L'Atlético a mis fin au parcours de José le Destructeur en l'emportant très logiquement à Stamford Bridge. Inutile de vous dire que je n'en suis pas malheureux...

On ne peut bafouer le football de cette façon depuis des années sans être un jour puni. Après le match aller indigne au Vicente Calderon et la victoire invraisemblable à Liverpool, il y avait cette forme de snobisme, une façon de se gargariser de ce non-jeu, de ce béton absolu prôné par Mourinho. C'est à se demander si le Portugais lui-même ne s'est pas pris au jeu : en faisant l'équipe la moins attrayante possible, il devient la star principale du truc. Sauf qu'hier soir, le foot l'a puni.

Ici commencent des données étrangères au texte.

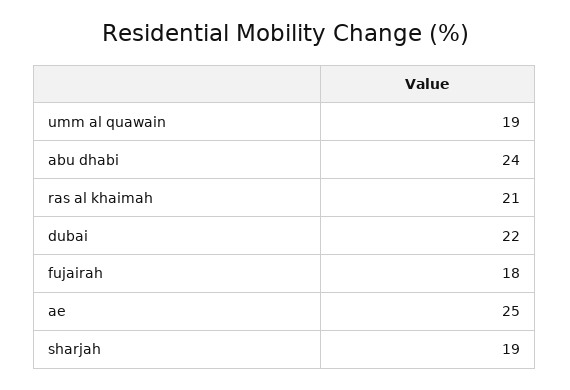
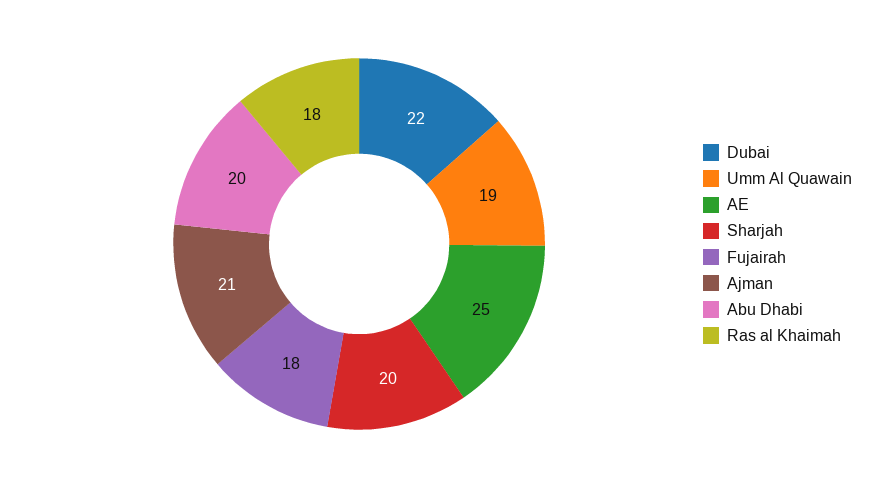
abu dhabi: 24 -> 20
ras al khaimah: 21 -> 18
sharjah: 19 -> 20
Ajman: none -> 21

Déjà, la composition de départ donnait envie de pleurer, avec Azpilicueta milieu droit devant Ivanovic et en laissant Ba, Eto'o et Schürrle sur le banc ! Pour les deux équipes, la donne était pourtant la même : marquer pour se qualifier. Chelsea n'a même pas essayé. La résultante numéro 1, c'est que les Madrilènes n'ont eu qu'à s'occuper d'Eden Hazard - avec des prises à deux voire à trois - pour réduire à néant le poids offensif des Blues.

Les Matelassiers ont eu une grosse occasion dès le début du match et n'étaient absolument pas mis en danger jusqu'à l'ouverture du score "espagnole" - centre d'Azpi, reprise de Torres - de Chelsea. On se disait une fois de plus que Mourinho allait s'en sortir. Sauf que l'égalisation des Rojiblancos est venue vite. Trop vite pour les Londoniens.

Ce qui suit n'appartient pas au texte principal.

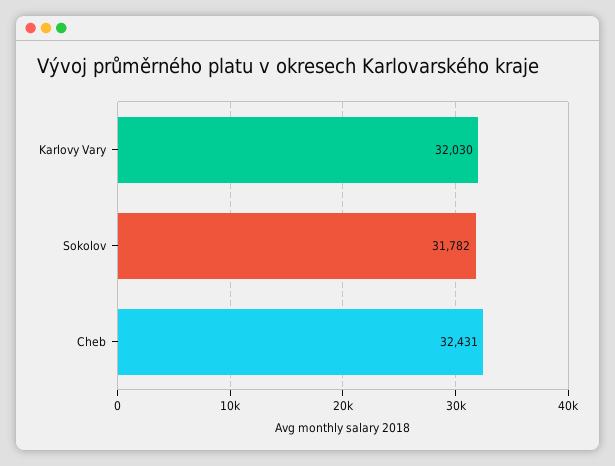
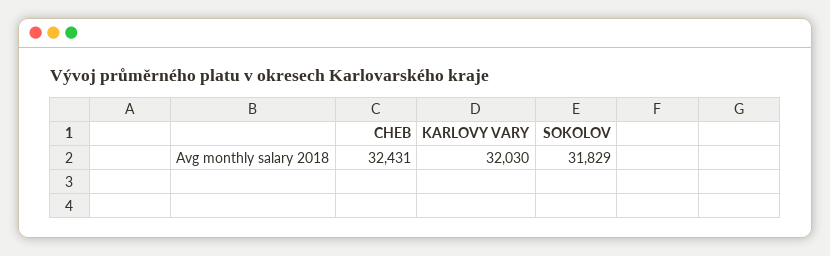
Sokolov: 31782 -> 31829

Je suis peut-être un romantique…

Et après le repos, c'est l'équipe qui a joué au foot qui l'a emporté. Avec d'abord un pénalty bêtement concédé par Eto'o. La scène qui a suivi la faute de l'attaquant camerounais était surréaliste. Il y a d'abord eu cette histoire de trou au niveau du point de pénalty, ce qui a valu un carton jaune à Diego Costa, puis Ivanovic a tenté de provoquer un incident pour mettre la pression sur le nouvel attaquant de la Roja. Peine perdue, celui-ci a eu le sang-froid de transformer le pénalty.

Derrière, le troisième but, assez magnifique, est venu sceller une victoire plus que méritée des Madrilènes, qui eux au moins, ont joué au foot. Alors je suis peut-être un anti-Mourinho, je suis peut-être un romantique, je suis peut-être tout ce qu'on veut, mais hier soir pour moi, c'est le football qui a gagné. Ce qui nous permettra donc d'assister à la première finale de l'histoire de la LDC avec deux équipes de la même ville. Le tout à Lisbonne. Mais on aura le temps d'en reparler d'ici au 24 mai.